## WHAT TO DO
Extract each line below that contains the string "newSketch", matching case exactly.

## DATA EXCERPTS
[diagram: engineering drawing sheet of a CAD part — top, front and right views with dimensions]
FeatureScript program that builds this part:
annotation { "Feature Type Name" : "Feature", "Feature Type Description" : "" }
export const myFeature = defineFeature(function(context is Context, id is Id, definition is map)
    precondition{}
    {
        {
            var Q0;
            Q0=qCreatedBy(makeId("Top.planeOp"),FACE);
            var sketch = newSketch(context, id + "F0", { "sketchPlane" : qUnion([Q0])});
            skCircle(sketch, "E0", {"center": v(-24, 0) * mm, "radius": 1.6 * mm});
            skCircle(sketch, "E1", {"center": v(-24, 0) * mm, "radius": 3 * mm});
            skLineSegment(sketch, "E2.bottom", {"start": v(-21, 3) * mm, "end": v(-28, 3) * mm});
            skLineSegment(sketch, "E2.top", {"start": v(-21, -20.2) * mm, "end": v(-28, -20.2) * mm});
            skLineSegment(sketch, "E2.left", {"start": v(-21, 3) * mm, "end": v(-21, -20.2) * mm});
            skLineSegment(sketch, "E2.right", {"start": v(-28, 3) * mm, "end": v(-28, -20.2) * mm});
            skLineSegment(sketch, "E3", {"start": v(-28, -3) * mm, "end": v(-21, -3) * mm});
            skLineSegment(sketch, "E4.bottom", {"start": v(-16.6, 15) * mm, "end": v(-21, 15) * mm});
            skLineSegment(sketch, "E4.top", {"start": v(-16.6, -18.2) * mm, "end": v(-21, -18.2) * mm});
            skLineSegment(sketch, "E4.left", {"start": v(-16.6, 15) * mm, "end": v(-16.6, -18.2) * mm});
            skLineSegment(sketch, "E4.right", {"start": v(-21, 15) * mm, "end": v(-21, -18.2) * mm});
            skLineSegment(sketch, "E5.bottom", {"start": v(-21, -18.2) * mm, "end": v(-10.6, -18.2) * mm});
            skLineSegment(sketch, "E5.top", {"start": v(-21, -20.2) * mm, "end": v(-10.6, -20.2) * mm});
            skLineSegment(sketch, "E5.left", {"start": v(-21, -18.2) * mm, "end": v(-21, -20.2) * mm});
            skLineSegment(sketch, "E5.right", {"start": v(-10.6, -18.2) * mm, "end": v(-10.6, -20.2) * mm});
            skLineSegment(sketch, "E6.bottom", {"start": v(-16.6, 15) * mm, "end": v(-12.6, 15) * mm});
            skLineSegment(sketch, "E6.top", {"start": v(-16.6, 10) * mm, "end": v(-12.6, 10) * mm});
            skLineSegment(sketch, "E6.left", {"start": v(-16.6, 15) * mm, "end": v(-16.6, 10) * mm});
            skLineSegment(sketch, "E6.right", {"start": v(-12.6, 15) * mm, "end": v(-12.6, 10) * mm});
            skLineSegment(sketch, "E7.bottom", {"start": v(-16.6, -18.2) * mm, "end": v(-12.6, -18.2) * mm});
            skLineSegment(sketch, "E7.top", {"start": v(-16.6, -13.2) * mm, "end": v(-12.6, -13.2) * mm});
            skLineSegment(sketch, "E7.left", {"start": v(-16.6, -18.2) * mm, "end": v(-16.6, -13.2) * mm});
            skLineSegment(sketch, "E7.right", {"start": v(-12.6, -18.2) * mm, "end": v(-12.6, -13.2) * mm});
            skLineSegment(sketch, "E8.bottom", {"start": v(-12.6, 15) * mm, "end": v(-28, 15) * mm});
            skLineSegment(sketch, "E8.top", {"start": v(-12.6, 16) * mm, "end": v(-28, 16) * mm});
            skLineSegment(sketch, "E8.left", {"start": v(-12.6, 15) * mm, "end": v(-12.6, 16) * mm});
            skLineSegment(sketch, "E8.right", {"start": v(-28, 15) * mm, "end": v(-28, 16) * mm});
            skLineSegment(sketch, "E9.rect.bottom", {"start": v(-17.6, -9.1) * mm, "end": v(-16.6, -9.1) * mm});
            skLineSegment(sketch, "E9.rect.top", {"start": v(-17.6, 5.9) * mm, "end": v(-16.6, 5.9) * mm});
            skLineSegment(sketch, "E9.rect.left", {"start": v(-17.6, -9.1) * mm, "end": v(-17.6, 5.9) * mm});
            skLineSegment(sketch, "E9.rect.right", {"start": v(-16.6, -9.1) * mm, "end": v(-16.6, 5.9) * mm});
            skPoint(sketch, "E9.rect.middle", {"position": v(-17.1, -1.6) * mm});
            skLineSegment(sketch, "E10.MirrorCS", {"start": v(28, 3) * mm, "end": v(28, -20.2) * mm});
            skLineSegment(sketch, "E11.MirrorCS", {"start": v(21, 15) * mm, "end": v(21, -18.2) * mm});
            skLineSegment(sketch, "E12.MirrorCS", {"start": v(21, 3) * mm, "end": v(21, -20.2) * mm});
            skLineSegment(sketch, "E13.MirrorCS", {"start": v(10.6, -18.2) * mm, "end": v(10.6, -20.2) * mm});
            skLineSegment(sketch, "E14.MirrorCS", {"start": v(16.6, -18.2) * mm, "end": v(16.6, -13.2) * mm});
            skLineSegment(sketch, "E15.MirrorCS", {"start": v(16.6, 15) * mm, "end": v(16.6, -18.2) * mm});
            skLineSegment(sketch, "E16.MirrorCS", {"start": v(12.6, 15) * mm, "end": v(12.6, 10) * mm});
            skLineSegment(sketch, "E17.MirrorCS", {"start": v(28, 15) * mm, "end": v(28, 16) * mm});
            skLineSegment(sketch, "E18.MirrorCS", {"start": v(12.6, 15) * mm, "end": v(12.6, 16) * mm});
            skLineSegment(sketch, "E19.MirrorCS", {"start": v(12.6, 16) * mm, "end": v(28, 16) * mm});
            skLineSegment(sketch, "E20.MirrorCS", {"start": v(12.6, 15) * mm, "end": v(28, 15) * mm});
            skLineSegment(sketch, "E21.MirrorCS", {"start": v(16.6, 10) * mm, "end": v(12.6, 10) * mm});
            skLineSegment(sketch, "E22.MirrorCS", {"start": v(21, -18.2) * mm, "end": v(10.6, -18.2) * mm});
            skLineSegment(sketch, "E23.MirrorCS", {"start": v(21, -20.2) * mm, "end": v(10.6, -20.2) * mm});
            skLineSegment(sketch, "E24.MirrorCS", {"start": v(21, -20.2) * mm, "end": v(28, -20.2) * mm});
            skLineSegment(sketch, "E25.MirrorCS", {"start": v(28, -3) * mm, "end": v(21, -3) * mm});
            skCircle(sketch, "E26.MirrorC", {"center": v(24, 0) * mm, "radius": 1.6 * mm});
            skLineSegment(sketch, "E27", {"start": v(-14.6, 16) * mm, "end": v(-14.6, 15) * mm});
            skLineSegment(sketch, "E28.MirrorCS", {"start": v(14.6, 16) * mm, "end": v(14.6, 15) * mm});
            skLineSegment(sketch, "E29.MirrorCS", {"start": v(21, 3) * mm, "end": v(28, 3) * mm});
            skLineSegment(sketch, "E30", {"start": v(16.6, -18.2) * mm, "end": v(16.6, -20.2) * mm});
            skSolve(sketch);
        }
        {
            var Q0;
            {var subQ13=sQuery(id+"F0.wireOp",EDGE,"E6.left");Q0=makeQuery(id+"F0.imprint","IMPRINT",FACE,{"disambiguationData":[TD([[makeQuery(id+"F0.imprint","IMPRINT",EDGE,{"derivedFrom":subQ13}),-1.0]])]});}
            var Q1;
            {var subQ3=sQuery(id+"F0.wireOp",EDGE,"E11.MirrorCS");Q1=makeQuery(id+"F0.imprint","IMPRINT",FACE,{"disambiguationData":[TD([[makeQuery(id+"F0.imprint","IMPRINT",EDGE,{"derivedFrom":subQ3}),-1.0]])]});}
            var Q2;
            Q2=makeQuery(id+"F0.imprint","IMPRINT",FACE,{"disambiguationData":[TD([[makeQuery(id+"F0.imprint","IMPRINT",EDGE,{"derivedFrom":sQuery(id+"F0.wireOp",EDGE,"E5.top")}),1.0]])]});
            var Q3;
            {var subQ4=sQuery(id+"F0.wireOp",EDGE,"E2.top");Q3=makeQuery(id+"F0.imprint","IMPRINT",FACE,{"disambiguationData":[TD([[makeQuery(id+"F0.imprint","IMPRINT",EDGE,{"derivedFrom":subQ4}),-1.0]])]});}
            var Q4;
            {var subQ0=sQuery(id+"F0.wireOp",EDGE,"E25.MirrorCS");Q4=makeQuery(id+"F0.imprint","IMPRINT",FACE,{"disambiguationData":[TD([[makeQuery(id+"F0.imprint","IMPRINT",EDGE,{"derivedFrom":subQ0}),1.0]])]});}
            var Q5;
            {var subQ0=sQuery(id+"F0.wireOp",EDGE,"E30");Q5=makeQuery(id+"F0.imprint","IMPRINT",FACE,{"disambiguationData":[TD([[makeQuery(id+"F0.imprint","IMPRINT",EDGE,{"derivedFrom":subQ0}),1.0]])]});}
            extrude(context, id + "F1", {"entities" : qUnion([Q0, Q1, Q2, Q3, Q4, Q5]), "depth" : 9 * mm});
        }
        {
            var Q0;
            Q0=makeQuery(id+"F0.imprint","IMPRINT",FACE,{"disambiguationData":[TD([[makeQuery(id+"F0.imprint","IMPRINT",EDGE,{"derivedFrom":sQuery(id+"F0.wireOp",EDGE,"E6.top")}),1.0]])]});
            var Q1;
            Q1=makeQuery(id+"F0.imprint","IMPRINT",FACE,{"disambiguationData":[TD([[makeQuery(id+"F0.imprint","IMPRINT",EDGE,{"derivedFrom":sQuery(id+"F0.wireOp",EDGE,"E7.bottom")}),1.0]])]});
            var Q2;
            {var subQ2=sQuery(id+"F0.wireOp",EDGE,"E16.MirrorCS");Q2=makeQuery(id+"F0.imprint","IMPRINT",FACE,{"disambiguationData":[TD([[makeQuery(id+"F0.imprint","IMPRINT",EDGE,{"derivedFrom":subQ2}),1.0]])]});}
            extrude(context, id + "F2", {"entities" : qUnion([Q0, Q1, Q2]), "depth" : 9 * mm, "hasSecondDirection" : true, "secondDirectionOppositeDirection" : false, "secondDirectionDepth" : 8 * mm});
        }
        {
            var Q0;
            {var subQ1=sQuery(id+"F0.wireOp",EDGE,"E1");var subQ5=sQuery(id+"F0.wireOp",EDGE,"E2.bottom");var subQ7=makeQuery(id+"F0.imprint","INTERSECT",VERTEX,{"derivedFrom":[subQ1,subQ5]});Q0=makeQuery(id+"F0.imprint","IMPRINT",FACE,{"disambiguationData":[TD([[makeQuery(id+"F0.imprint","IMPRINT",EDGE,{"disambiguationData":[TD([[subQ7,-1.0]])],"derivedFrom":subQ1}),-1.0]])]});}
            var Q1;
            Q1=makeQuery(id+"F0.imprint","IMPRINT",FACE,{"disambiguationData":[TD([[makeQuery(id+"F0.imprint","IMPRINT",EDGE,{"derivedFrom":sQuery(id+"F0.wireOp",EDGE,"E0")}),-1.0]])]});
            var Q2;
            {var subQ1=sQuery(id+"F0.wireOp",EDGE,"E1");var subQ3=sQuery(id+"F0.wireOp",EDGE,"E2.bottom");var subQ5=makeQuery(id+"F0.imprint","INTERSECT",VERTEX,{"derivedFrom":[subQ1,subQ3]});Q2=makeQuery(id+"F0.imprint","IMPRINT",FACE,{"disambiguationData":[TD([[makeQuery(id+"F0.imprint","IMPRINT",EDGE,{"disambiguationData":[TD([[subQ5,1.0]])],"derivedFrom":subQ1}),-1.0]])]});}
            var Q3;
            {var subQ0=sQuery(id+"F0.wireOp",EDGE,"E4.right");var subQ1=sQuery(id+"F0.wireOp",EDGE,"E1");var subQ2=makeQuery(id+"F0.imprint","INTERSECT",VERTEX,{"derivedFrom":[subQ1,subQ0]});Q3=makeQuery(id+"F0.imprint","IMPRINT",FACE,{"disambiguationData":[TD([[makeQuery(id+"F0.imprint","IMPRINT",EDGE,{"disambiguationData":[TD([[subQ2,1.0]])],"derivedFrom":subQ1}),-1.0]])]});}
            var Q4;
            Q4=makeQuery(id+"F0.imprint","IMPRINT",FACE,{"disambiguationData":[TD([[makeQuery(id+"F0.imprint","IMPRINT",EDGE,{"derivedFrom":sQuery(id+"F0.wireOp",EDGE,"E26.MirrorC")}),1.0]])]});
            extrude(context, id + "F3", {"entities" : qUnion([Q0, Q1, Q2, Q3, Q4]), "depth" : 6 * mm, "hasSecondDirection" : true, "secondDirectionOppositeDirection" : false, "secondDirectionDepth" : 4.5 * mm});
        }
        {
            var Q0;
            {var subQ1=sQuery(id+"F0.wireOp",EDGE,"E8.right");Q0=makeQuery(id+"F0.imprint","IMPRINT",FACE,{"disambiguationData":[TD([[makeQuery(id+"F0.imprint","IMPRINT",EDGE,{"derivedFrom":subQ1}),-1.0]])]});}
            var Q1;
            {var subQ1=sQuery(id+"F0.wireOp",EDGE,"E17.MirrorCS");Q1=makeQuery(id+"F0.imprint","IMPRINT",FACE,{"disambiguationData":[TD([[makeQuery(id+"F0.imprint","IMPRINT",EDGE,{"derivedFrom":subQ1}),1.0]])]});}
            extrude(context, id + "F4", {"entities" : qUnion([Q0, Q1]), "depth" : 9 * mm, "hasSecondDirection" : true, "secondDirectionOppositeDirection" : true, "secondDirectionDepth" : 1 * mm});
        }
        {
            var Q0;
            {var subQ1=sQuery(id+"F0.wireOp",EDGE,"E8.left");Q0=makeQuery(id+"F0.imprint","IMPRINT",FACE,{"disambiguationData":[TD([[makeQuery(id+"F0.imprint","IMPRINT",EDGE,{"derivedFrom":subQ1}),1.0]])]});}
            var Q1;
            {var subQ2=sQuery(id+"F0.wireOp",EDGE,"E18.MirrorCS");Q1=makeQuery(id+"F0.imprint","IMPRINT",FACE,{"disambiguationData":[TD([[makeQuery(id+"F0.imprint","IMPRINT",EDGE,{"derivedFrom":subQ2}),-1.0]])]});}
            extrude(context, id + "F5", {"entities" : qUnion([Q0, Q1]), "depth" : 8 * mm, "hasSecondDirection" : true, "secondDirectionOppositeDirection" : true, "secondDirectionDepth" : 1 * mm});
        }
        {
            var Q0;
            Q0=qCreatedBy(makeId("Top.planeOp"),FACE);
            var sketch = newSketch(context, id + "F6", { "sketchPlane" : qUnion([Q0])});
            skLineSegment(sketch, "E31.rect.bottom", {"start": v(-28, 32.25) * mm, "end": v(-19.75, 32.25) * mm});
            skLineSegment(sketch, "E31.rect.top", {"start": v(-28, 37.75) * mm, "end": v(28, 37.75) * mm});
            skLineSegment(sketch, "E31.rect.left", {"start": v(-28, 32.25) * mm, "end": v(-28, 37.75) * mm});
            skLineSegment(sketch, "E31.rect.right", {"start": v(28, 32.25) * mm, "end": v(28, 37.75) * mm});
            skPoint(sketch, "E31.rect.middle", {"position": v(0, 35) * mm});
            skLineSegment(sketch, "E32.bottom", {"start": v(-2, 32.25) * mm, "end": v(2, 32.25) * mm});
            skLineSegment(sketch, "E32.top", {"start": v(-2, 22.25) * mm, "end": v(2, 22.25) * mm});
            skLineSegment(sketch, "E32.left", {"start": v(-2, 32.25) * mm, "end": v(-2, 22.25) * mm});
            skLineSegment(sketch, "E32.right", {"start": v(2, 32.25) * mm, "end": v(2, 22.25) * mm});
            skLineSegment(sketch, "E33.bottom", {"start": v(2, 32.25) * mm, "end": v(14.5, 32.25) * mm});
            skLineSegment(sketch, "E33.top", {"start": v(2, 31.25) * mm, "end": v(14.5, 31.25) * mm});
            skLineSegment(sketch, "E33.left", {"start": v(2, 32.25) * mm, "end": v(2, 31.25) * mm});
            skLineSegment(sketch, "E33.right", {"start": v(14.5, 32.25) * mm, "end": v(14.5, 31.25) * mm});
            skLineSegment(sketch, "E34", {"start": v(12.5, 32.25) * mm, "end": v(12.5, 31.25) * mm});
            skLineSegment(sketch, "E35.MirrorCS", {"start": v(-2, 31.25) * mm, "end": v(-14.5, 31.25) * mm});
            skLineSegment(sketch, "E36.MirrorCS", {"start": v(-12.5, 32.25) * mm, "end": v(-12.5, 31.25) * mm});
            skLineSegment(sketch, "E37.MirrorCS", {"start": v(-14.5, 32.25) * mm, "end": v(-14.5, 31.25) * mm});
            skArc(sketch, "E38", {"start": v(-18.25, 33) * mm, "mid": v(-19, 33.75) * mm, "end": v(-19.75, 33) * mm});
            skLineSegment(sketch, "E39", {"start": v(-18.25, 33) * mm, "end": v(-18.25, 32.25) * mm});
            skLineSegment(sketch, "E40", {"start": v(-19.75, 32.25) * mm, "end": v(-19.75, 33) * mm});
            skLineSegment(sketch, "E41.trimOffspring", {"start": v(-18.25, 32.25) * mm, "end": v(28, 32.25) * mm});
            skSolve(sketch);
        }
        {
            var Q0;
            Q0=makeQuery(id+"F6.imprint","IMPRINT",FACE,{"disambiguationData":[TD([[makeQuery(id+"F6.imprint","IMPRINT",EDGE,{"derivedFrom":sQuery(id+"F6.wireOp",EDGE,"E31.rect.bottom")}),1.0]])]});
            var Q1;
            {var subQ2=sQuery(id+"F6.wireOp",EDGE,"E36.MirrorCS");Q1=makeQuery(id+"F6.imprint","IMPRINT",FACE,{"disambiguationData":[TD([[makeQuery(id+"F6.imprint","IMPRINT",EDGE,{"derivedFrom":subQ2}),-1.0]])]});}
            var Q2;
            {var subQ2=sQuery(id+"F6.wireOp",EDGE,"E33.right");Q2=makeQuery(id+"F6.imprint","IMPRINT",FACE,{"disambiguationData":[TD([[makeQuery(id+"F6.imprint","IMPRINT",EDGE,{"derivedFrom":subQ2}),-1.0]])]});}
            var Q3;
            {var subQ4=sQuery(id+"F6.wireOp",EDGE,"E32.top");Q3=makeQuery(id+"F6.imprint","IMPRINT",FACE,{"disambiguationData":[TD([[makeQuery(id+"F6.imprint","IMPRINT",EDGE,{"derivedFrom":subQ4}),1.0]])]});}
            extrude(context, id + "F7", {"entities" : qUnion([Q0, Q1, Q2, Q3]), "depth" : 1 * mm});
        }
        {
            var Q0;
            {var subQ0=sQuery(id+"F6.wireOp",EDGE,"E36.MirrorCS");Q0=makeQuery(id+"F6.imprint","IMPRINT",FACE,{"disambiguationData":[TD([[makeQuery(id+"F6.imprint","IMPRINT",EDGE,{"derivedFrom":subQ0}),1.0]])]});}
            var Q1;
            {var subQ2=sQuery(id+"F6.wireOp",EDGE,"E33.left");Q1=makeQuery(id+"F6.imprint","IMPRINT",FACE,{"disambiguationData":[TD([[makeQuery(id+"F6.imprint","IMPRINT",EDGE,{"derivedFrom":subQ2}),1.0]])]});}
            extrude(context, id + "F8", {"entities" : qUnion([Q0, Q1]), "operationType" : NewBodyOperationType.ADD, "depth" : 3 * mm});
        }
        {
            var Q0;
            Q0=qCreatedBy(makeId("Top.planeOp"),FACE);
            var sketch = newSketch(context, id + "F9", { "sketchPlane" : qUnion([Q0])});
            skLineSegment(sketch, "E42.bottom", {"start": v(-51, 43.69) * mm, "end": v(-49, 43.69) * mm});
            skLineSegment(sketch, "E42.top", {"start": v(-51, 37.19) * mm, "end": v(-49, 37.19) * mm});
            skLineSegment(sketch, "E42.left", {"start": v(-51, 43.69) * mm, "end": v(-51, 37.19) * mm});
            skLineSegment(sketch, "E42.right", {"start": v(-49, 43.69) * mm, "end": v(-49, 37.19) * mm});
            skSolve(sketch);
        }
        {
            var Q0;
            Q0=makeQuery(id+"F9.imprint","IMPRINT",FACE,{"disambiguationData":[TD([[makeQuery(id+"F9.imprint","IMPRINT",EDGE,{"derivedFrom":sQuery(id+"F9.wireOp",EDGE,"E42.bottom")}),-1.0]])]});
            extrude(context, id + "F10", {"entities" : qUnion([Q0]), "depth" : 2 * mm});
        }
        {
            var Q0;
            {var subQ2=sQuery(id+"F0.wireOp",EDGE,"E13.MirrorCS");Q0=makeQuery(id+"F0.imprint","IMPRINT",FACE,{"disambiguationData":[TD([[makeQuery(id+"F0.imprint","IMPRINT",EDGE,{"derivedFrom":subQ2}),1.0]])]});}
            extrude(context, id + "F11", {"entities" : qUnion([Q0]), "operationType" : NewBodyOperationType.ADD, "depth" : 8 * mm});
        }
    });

## WRITTEN ANSWER
            var sketch = newSketch(context, id + "F0", { "sketchPlane" : qUnion([Q0])});
            var sketch = newSketch(context, id + "F6", { "sketchPlane" : qUnion([Q0])});
            var sketch = newSketch(context, id + "F9", { "sketchPlane" : qUnion([Q0])});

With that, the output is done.